More Ferns. Tom Rinaldi is just warming up for this guy:
They're not moving it. Dave Brandon will not let the whole playing at Rentschler Field thing die:
"We continue to have discussions with UConn to see if there isn't a better plan," Brandon told a small group of reporters Friday shortly after speaking at the Michigan Sport Business Conference at the Ross School of Business. "Anything's possible.
"It's totally in their control. We're trying to provide them with as much persuasion as we can, in the form of financial benefits for them to move that game to a bigger stadium."
This is not happening.
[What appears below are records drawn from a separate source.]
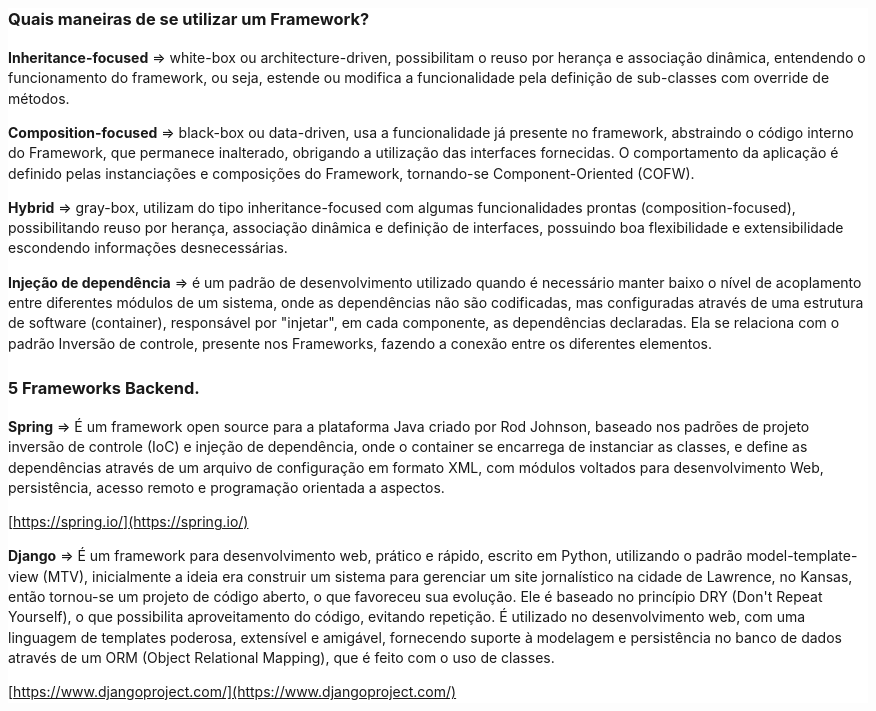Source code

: ### Quais maneiras de se utilizar um Framework?

**Inheritance-focused** => white-box ou architecture-driven, possibilitam o reuso por herança e associação dinâmica, entendendo o 
funcionamento do framework, ou seja, estende ou modifica a funcionalidade pela definição de sub-classes com override de métodos.

**Composition-focused** => black-box ou data-driven, usa a funcionalidade já presente no framework, abstraindo o código interno do 
Framework, que permanece inalterado, obrigando a utilização das interfaces fornecidas. O comportamento da aplicação é definido pelas
instanciações e composições do Framework, tornando-se Component-Oriented (COFW).

**Hybrid** => gray-box, utilizam do tipo inheritance-focused com algumas funcionalidades prontas (composition-focused), possibilitando 
reuso por herança, associação dinâmica e definição de interfaces, possuindo boa flexibilidade e extensibilidade escondendo informações
desnecessárias.

**Injeção de dependência** => é um padrão de desenvolvimento utilizado quando é necessário manter baixo o nível de acoplamento entre 
diferentes módulos de um sistema, onde as dependências não são codificadas, mas configuradas através de uma estrutura de software 
(container), responsável por "injetar", em cada componente, as dependências declaradas. Ela se relaciona com o padrão Inversão 
de controle, presente nos Frameworks, fazendo a conexão entre os diferentes elementos.

<div id='frameworksbackend'></div> 

### 5 Frameworks Backend.

**Spring** => É um framework open source para a plataforma Java criado por Rod Johnson, baseado nos padrões de projeto 
inversão de controle (IoC) e injeção de dependência, onde o container se encarrega de instanciar as classes, e define as dependências 
através de um arquivo de configuração em formato XML, com módulos voltados para desenvolvimento Web, persistência, acesso remoto e 
programação orientada a aspectos.

[https://spring.io/](https://spring.io/)

**Django** => É um framework para desenvolvimento web, prático e rápido, escrito em Python, utilizando o padrão model-template-view (MTV),
inicialmente a ideia era construir um sistema para gerenciar um site jornalístico na cidade de Lawrence, no Kansas, então tornou-se
um projeto de código aberto, o que favoreceu sua evolução. Ele é baseado no princípio DRY (Don't Repeat Yourself), o que possibilita 
aproveitamento do código, evitando repetição. É utilizado no desenvolvimento web, com uma linguagem de templates poderosa, extensível e 
amigável, fornecendo suporte à modelagem e persistência no banco de dados através de um ORM (Object Relational Mapping), que é feito
com o uso de classes.

[https://www.djangoproject.com/](https://www.djangoproject.com/)
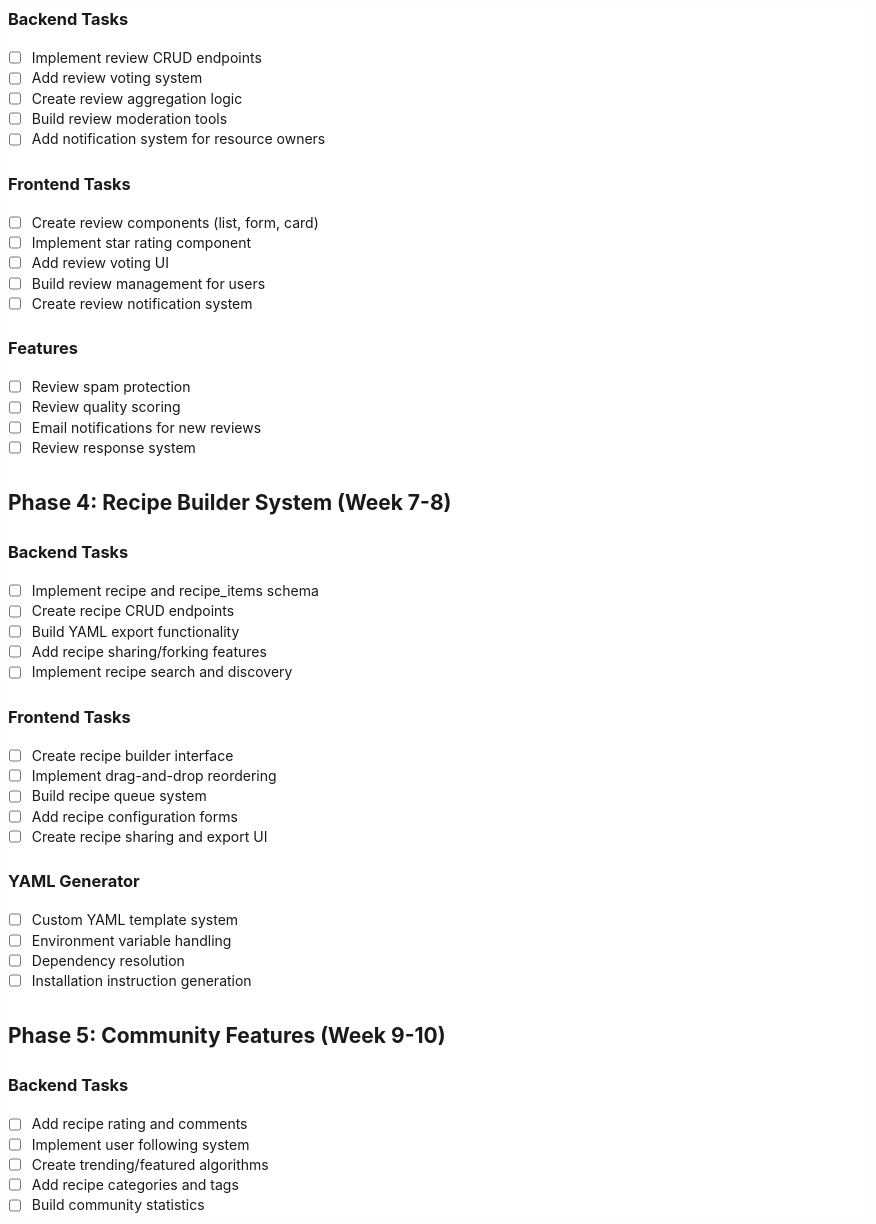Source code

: ### Backend Tasks
- [ ] Implement review CRUD endpoints
- [ ] Add review voting system
- [ ] Create review aggregation logic
- [ ] Build review moderation tools
- [ ] Add notification system for resource owners

### Frontend Tasks
- [ ] Create review components (list, form, card)
- [ ] Implement star rating component
- [ ] Add review voting UI
- [ ] Build review management for users
- [ ] Create review notification system

### Features
- [ ] Review spam protection
- [ ] Review quality scoring
- [ ] Email notifications for new reviews
- [ ] Review response system

## Phase 4: Recipe Builder System (Week 7-8)

### Backend Tasks
- [ ] Implement recipe and recipe_items schema
- [ ] Create recipe CRUD endpoints
- [ ] Build YAML export functionality
- [ ] Add recipe sharing/forking features
- [ ] Implement recipe search and discovery

### Frontend Tasks
- [ ] Create recipe builder interface
- [ ] Implement drag-and-drop reordering
- [ ] Build recipe queue system
- [ ] Add recipe configuration forms
- [ ] Create recipe sharing and export UI

### YAML Generator
- [ ] Custom YAML template system
- [ ] Environment variable handling
- [ ] Dependency resolution
- [ ] Installation instruction generation

## Phase 5: Community Features (Week 9-10)

### Backend Tasks
- [ ] Add recipe rating and comments
- [ ] Implement user following system
- [ ] Create trending/featured algorithms
- [ ] Add recipe categories and tags
- [ ] Build community statistics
The Connecticut legislature put a bunch of money into that stadium and it is now losing more money than projected; they will freak out if the Michigan game, a guaranteed sellout, is moved.
Michigan is paying BYU and Colorado 1.3 million to come out, BTW. The gap between that and 900k, 1 million dollar snackycakes is incredibly small.
Wait what? I missed this when it happened, but apparently the Orange Bowl is now going to be a potential destination for Big Ten teams that miss out on the Rose:
The Orange Bowl matchup in the new playoff era has been finalized multiple sources told CBSSports.com on Wednesday.
The ACC champion will play the highest-ranked team among Notre Dame and available teams from the SEC and Big Ten beginning after the 2014 season.
This is a problem for the Pac-12 and Big 12, who want access to more than one big bowl but the problem…
"TV doesn't want it," said one official intimately involved in the process.
Etc.: Jeopardy does CFB names. Lloyd Brady profiled by ESPN. "Deal with it Jesus" is amazing. Stubhub wins over season tickets this game; by end of year it will be a better deal, I imagine. A report from an alternate universe. Slippery Rock preview. Delany talks big about Big Ten scheduling, but which he means Ohio State scheduling. And MSU, I guess. Dump these divisions already.